--- Data records Enclosed Below ---

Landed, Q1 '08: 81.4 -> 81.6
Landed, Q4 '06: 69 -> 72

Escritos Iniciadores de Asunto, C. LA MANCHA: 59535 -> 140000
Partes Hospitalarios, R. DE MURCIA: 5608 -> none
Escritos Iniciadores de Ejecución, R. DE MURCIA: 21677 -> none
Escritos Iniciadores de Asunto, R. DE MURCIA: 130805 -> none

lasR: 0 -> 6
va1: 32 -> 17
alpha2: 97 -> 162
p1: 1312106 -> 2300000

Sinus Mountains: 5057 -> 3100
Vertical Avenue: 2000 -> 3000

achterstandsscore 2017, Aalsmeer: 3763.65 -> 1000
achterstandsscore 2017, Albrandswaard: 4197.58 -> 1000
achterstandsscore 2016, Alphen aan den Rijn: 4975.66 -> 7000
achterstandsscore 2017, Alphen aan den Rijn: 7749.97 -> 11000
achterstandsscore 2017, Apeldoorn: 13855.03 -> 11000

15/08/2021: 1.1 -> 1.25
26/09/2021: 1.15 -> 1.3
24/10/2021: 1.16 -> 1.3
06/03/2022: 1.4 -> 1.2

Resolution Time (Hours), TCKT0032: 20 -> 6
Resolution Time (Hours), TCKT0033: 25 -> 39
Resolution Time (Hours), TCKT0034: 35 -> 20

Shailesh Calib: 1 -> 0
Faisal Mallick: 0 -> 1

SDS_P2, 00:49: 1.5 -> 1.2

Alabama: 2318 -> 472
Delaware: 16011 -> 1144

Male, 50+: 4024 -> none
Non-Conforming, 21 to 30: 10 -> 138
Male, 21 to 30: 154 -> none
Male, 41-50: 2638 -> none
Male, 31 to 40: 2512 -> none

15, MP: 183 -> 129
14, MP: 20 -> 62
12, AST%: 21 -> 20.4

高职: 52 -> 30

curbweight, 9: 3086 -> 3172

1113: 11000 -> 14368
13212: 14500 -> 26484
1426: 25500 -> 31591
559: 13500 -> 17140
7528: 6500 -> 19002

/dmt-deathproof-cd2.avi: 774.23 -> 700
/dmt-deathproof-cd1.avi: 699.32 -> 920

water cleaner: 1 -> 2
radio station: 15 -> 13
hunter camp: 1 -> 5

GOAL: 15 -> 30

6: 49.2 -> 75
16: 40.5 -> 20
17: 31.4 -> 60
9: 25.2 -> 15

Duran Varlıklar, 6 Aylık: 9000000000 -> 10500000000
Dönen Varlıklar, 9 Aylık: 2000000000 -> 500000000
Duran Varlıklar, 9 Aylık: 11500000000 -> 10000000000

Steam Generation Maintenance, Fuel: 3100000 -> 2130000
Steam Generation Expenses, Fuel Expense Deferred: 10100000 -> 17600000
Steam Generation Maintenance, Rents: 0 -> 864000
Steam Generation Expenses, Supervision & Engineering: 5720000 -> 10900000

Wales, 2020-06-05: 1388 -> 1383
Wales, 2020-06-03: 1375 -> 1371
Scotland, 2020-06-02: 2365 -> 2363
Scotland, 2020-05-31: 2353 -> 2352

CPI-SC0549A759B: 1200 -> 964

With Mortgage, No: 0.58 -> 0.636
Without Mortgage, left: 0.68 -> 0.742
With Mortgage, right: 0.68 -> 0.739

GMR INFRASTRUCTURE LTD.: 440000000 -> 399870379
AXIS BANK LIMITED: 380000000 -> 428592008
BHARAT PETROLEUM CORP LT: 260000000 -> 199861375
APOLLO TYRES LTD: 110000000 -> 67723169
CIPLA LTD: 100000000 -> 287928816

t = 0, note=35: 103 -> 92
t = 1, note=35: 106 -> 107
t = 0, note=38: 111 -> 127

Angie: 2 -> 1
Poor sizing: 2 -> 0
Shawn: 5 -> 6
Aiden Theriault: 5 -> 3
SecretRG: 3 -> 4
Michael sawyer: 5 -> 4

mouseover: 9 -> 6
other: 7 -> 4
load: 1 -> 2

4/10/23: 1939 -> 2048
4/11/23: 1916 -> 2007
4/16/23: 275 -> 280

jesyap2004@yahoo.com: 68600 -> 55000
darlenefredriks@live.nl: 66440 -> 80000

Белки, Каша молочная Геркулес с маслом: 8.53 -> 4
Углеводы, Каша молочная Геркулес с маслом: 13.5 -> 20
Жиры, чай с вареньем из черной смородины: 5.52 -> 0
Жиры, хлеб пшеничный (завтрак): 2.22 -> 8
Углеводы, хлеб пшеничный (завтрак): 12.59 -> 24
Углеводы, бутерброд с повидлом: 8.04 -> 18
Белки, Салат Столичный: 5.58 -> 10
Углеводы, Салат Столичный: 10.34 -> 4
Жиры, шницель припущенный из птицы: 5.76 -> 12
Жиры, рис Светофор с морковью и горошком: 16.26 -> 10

--- End of Enclosed Data records ---

_What is needed_
Each entry should be retyped exactly as given.

_Solution for this problem_
Landed, Q1 '08: 81.4 -> 81.6
Landed, Q4 '06: 69 -> 72

Escritos Iniciadores de Asunto, C. LA MANCHA: 59535 -> 140000
Partes Hospitalarios, R. DE MURCIA: 5608 -> none
Escritos Iniciadores de Ejecución, R. DE MURCIA: 21677 -> none
Escritos Iniciadores de Asunto, R. DE MURCIA: 130805 -> none

lasR: 0 -> 6
va1: 32 -> 17
alpha2: 97 -> 162
p1: 1312106 -> 2300000

Sinus Mountains: 5057 -> 3100
Vertical Avenue: 2000 -> 3000

achterstandsscore 2017, Aalsmeer: 3763.65 -> 1000
achterstandsscore 2017, Albrandswaard: 4197.58 -> 1000
achterstandsscore 2016, Alphen aan den Rijn: 4975.66 -> 7000
achterstandsscore 2017, Alphen aan den Rijn: 7749.97 -> 11000
achterstandsscore 2017, Apeldoorn: 13855.03 -> 11000

15/08/2021: 1.1 -> 1.25
26/09/2021: 1.15 -> 1.3
24/10/2021: 1.16 -> 1.3
06/03/2022: 1.4 -> 1.2

Resolution Time (Hours), TCKT0032: 20 -> 6
Resolution Time (Hours), TCKT0033: 25 -> 39
Resolution Time (Hours), TCKT0034: 35 -> 20

Shailesh Calib: 1 -> 0
Faisal Mallick: 0 -> 1

SDS_P2, 00:49: 1.5 -> 1.2

Alabama: 2318 -> 472
Delaware: 16011 -> 1144

Male, 50+: 4024 -> none
Non-Conforming, 21 to 30: 10 -> 138
Male, 21 to 30: 154 -> none
Male, 41-50: 2638 -> none
Male, 31 to 40: 2512 -> none

15, MP: 183 -> 129
14, MP: 20 -> 62
12, AST%: 21 -> 20.4

高职: 52 -> 30

curbweight, 9: 3086 -> 3172

1113: 11000 -> 14368
13212: 14500 -> 26484
1426: 25500 -> 31591
559: 13500 -> 17140
7528: 6500 -> 19002

/dmt-deathproof-cd2.avi: 774.23 -> 700
/dmt-deathproof-cd1.avi: 699.32 -> 920

water cleaner: 1 -> 2
radio station: 15 -> 13
hunter camp: 1 -> 5

GOAL: 15 -> 30

6: 49.2 -> 75
16: 40.5 -> 20
17: 31.4 -> 60
9: 25.2 -> 15

Duran Varlıklar, 6 Aylık: 9000000000 -> 10500000000
Dönen Varlıklar, 9 Aylık: 2000000000 -> 500000000
Duran Varlıklar, 9 Aylık: 11500000000 -> 10000000000

Steam Generation Maintenance, Fuel: 3100000 -> 2130000
Steam Generation Expenses, Fuel Expense Deferred: 10100000 -> 17600000
Steam Generation Maintenance, Rents: 0 -> 864000
Steam Generation Expenses, Supervision & Engineering: 5720000 -> 10900000

Wales, 2020-06-05: 1388 -> 1383
Wales, 2020-06-03: 1375 -> 1371
Scotland, 2020-06-02: 2365 -> 2363
Scotland, 2020-05-31: 2353 -> 2352

CPI-SC0549A759B: 1200 -> 964

With Mortgage, No: 0.58 -> 0.636
Without Mortgage, left: 0.68 -> 0.742
With Mortgage, right: 0.68 -> 0.739

GMR INFRASTRUCTURE LTD.: 440000000 -> 399870379
AXIS BANK LIMITED: 380000000 -> 428592008
BHARAT PETROLEUM CORP LT: 260000000 -> 199861375
APOLLO TYRES LTD: 110000000 -> 67723169
CIPLA LTD: 100000000 -> 287928816

t = 0, note=35: 103 -> 92
t = 1, note=35: 106 -> 107
t = 0, note=38: 111 -> 127

Angie: 2 -> 1
Poor sizing: 2 -> 0
Shawn: 5 -> 6
Aiden Theriault: 5 -> 3
SecretRG: 3 -> 4
Michael sawyer: 5 -> 4

mouseover: 9 -> 6
other: 7 -> 4
load: 1 -> 2

4/10/23: 1939 -> 2048
4/11/23: 1916 -> 2007
4/16/23: 275 -> 280

jesyap2004@yahoo.com: 68600 -> 55000
darlenefredriks@live.nl: 66440 -> 80000

Белки, Каша молочная Геркулес с маслом: 8.53 -> 4
Углеводы, Каша молочная Геркулес с маслом: 13.5 -> 20
Жиры, чай с вареньем из черной смородины: 5.52 -> 0
Жиры, хлеб пшеничный (завтрак): 2.22 -> 8
Углеводы, хлеб пшеничный (завтрак): 12.59 -> 24
Углеводы, бутерброд с повидлом: 8.04 -> 18
Белки, Салат Столичный: 5.58 -> 10
Углеводы, Салат Столичный: 10.34 -> 4
Жиры, шницель припущенный из птицы: 5.76 -> 12
Жиры, рис Светофор с морковью и горошком: 16.26 -> 10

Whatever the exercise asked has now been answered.